There are still voices in the Never Trump ranks - columnists and commentators like Bill Kristol of The Weekly Standard and John Podhoretz of the New York Post, Republican consultants Rick Wilson and John Weaver, and a handful of active and former politicians, including Senator Jeff Flake of Arizona, Ohio's Mr Kasich and the elders of the Bush family.

"When I ran for office, I said he is a chaos candidate and would be a chaos president," Bush said last May. "Unfortunately, so far chaos organises the presidency right now."

Satisfaction and swag

In a massive hall a floor below the main Cpac stage, the conference's exhibit "hub" is full of booths for various conservative organisations, vendors, think tanks, publishers and groups with something to sell - either ideologically or materially.

In one stall a person wearing prison garb and a Hillary Clinton mask poses for photos. In another, a woman dressed Kim Jong-un waves an inflatable rocket. The National Rifle Association offers special discounts to join - $600 (£431) for a lifetime membership that comes with an engraved knife.

A woman at Cpac is dressed as Hillary Clinton in prison garb.
A woman at the 2018 Cpac conference dressed as Hillary Clinton in prison garb

On the edge of the room, a group of students from Princeton University holding bags full of conference swag stand and chat. Two are wearing camouflage hats from the NRA. One is bedecked in political buttons, including "socialism sucks" sticker in Senator Bernie Sanders' 2016 Democratic campaign colours.
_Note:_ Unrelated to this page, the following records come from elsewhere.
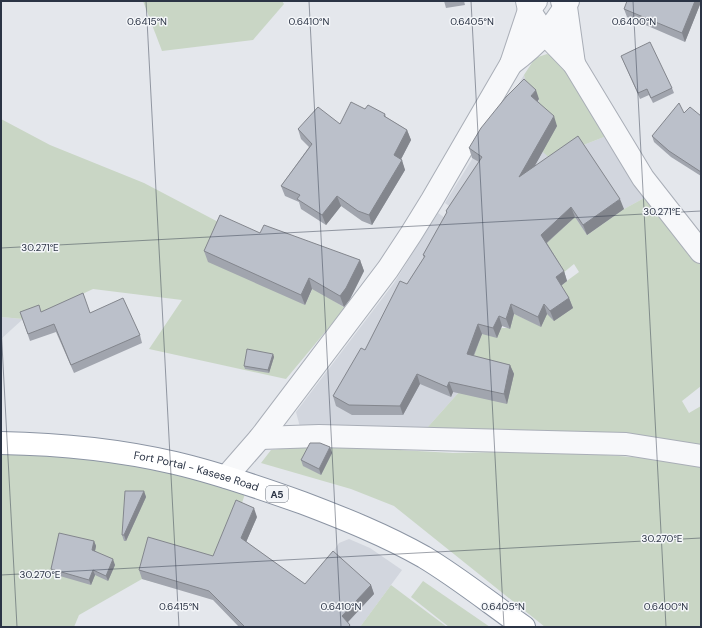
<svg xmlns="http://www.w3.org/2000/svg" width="702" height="628" font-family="'DM Sans',sans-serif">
  <rect width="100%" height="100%" fill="#e4e7ec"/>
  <g fill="#d2d6de">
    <polygon points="524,75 528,89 539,99 535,106 581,146 609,135 646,197 624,209 587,235 456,211 445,203"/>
    <polygon points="438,213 451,222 463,346 476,350 460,391 427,428 300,427 296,412 394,283"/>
    <polygon points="1,317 23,319 1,339"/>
    <polygon points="349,539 370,548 402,570 360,627 264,627 331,555 339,543"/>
  </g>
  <g fill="#c9d6c5">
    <polygon points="143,1 282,1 284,4 253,40 162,51"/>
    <polygon points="547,54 564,61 609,135 581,146 556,164 543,152 538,109 539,99 528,89 524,75 535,58"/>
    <polygon points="1,119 50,145 144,183 224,225 305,305 323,266 334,301 345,308 286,379 149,349 182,300 93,289 42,313 23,319 1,317"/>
    <polygon points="646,197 701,263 701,386 682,401 689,413 701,406 701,448 427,428 460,391 482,334 501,328 510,328 514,314 541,326 554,280 564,283 579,272 574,264 563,273 537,231 575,217 587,235 624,209"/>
    <polygon points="299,447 364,448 453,453 551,451 687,461 701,465 701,627 545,627 394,506 351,489 261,463 271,450"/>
    <polygon points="43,453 113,458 246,491 210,597 142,579 79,615 74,627 1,627 1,454"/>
    <polygon points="423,581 490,627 449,627 411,597"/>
    <polygon points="391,585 447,627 360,627"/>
  </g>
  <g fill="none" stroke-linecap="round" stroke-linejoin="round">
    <defs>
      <g id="minor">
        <polyline points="527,1 529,10 545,34 574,64 643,178 701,252"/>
        <polyline points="562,1 566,7 574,64"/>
        <path d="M511,64C534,47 555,26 568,1"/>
        <polyline points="260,438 319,436 626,444 701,456"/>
        <polyline points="226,477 260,438 388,269 411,234 432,200 511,64 529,10 536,1"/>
      </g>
      <g id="highway">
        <path id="s1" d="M1,443C59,444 119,450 175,463C218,473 261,488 303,503C345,519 385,535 424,557C459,578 491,604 524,627"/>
      </g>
    </defs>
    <use href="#minor" stroke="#a9aeb7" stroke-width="24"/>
    <use href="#highway" stroke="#8b94a3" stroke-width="24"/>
    <use href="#minor" stroke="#f7f8fa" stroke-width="22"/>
    <use href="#highway" stroke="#fff" stroke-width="22"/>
  </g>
  <g fill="#a1a5ae">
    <polygon points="444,1 464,1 465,5 446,8"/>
    <polygon points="701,1 701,2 685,42 627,17 624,9"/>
    <polygon points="621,56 672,88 674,93 653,103 649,95 640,99"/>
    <polygon points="539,99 538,101 557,126 534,167 624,209 587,235 575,217 547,243 564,271 567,281 561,286 569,298 573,308 554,321 547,314 541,327 514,314 510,329 502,326 497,338 482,334 474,356 510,365 514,374 507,404 453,392 451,397 420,384 403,415 352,415 336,406 333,396 365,350 407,284 424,258 423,255 447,213 446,211 479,162 472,158 469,148"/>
    <polygon points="365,109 385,114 386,117 407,130 411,140 401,159 405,170 372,225 362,221 341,206 326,225 301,209 299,202 285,196 281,186 309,147 301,139 298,129 340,124"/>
    <polygon points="684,113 701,116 701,176 671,157 654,142 652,136"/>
    <polygon points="260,233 360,260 364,271 350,299 344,307 312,289 305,305 208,262 204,251"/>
    <polygon points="20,312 90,313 140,335 142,343 74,373 56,332 30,341"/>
    <polygon points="273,354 274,357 269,373 245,369 244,366"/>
    <polygon points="330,447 332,453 321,475 303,466 301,460"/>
    <polygon points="144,491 146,497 126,541 124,541 122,535"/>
    <polygon points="257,517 246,542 305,584 371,585 374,594 348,622 350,625 351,627 239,627 213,600 142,579 139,570 213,556"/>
    <polygon points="94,541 96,546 95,551 115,565 108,581 95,575 91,585 53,574 51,569"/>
  </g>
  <g fill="#83868d">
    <polygon points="695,1 701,1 701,2 685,42 682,33"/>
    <polygon points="536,90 539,99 535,105 531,96"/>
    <polygon points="554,116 557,126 523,187 519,177"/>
    <polygon points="407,130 411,140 398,165 394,155"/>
    <polygon points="402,160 405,170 372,225 369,215"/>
    <polygon points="337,196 341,206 326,225 322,215"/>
    <polygon points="620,199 624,209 587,235 583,225"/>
    <polygon points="571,207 575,217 545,244 541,235"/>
    <polygon points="360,260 364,271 350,299 344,307 340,296"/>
    <polygon points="564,271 567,281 559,287 556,277"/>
    <polygon points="309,278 312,289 305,305 301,295"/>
    <polygon points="569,298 573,308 554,321 550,311"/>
    <polygon points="511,304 514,314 510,329 506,319"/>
    <polygon points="544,304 547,314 541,327 538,317"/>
    <polygon points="499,316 502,326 497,338 493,328"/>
    <polygon points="478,324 482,334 470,364 467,354"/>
    <polygon points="273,354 274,357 269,373 268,370"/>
    <polygon points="510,365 514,374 507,404 504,394"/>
    <polygon points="417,374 420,384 403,415 400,406"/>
    <polygon points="449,382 453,392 451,397 447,387"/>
    <polygon points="330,447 332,453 321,475 319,469"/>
    <polygon points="144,491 146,497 126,541 124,535"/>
    <polygon points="254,508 257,517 244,547 241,538"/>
    <polygon points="94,541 96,546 94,556 92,550"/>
    <polygon points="113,559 115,565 108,581 106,576"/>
    <polygon points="93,570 95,575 91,585 89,580"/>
    <polygon points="371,585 374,594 345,625 342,616"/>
  </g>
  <g fill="#bbc0ca" stroke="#83868d">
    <polygon points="627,1 695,1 682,33 624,9"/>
    <polygon points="650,42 672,88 651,98 647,89 638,93 621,56"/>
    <polygon points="524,79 536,90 531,96 554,116 519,177 578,136 620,199 583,225 571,207 541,235 564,271 556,277 569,298 550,311 544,304 538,317 511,304 506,319 499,316 493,328 478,324 467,354 510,365 504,394 449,382 447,387 417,374 400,406 349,405 333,396 361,348 365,350 400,281 407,284 425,256 423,255 447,212 446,211 482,157 469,148 481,128 506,97"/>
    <polygon points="351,102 365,109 368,105 385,114 384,116 407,130 394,155 402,160 369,215 358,211 337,196 322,215 297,199 300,195 281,186 312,144 298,129 318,107 340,124"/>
    <polygon points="679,103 684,113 690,107 701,116 701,172 669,151 652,136"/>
    <polygon points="220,215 260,233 264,225 360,260 346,288 340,296 309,278 301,295 204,251"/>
    <polygon points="83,293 90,313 123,298 140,335 71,365 54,324 28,334 20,312 39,305 41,312"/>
    <polygon points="247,349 273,354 268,370 244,366"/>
    <polygon points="310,443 320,443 330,447 319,469 301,460"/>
    <polygon points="125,491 144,491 124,535 122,535"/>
    <polygon points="236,500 254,508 241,538 305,584 333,551 371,585 342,616 350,625 348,627 245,627 209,591 139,570 148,537 213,556"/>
    <polygon points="59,533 94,541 92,550 113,559 106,576 93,570 89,580 51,569"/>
  </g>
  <path fill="none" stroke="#2b3445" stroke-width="1" stroke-opacity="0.45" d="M146,1L179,627M309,1L341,627M471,1L504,627M633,1L666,627M1,248L701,211M1,326L17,627M1,575L701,538"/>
  <g text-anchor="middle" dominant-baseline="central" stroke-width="3" stroke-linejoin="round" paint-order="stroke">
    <rect fill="#f4f6f9" stroke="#676e7b" stroke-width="1" x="266" y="486" width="22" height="16" rx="3"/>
    <g font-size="10" font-weight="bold" fill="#2b3445">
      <text x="277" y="494">A5</text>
    </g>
    <g font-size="11" fill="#2b3445" stroke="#f4f6f9">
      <text stroke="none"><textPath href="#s1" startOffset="198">Fort Portal - Kasese Road</textPath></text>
    </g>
  </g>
  <g font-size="10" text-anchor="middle" fill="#2b3445" stroke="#f4f6f9" stroke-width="3" stroke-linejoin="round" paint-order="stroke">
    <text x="147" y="25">0.6415°N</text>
    <text x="309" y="25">0.6410°N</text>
    <text x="472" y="25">0.6405°N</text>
    <text x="634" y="25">0.6400°N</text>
    <text x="662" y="215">30.271°E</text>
    <text x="40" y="251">30.271°E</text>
    <text x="662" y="542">30.270°E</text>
    <text x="40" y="578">30.270°E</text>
    <text x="179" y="610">0.6415°N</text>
    <text x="341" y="610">0.6410°N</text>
    <text x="503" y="610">0.6405°N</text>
    <text x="666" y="610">0.6400°N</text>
  </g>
  <rect width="702" height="628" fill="none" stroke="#2b3445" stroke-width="4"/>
</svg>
They gave the president generally positive reviews.

"He's had a lot of great conservative successes over the last year or so. I tend to support him," says Will Crawford of Rome, Georgia. "I don't support every single thing he does, but in general I'm happy with his presidency so far."

Allison Berger of Madison, New Jersey, says she's learned to appreciate Mr Trump's draw as a public speaker - and as president.

"He was not my first, or second, or third, or fourth choice during the primaries," she says. "But I've been very happy he's governed very conservatively so far."

At Cpac and across the US, for most Republicans, at least for now, that seems to be enough.